_YOUR ASSIGNMENT_
Your answer must be one number: the count of lines below that include "from".

*** Opening of MATERIAL PROVIDED ***

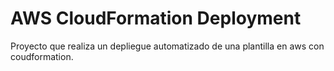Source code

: # AWS CloudFormation Deployment
Proyecto que realiza un depliegue automatizado de una plantilla en aws con coudformation.
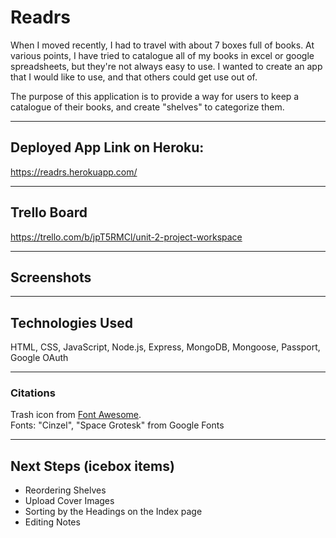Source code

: # **Readrs**

 When I moved recently, I had to travel with about 7 boxes full of books. At various points, I have tried to catalogue all of my books in excel or google spreadsheets, but they're not always easy to use. I wanted to create an app that I would like to use, and that others could get use out of.

The purpose of this application is to provide a way for users to keep a catalogue of their books, and create "shelves" to categorize them.

***
## Deployed App Link on Heroku:  
https://readrs.herokuapp.com/

***

## Trello Board
https://trello.com/b/jpT5RMCl/unit-2-project-workspace

***

## Screenshots


***

## Technologies Used
HTML, CSS, JavaScript, Node.js, Express, MongoDB, Mongoose, Passport, Google OAuth 

***

### Citations
Trash icon from [Font Awesome](fontawesome.com).  
Fonts: "Cinzel", "Space Grotesk" from Google Fonts

***

## Next Steps (icebox items)
- Reordering Shelves
- Upload Cover Images
- Sorting by the Headings on the Index page
- Editing Notes


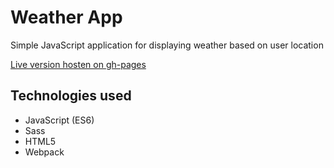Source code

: # Weather App

Simple JavaScript application for displaying weather based on user location

[Live version hosten on gh-pages](https://verthon.github.io/Weather-App/)

## Technologies used

- JavaScript (ES6)
- Sass
- HTML5
- Webpack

*** Close of MATERIAL PROVIDED ***

_YOUR RESPONSE_
2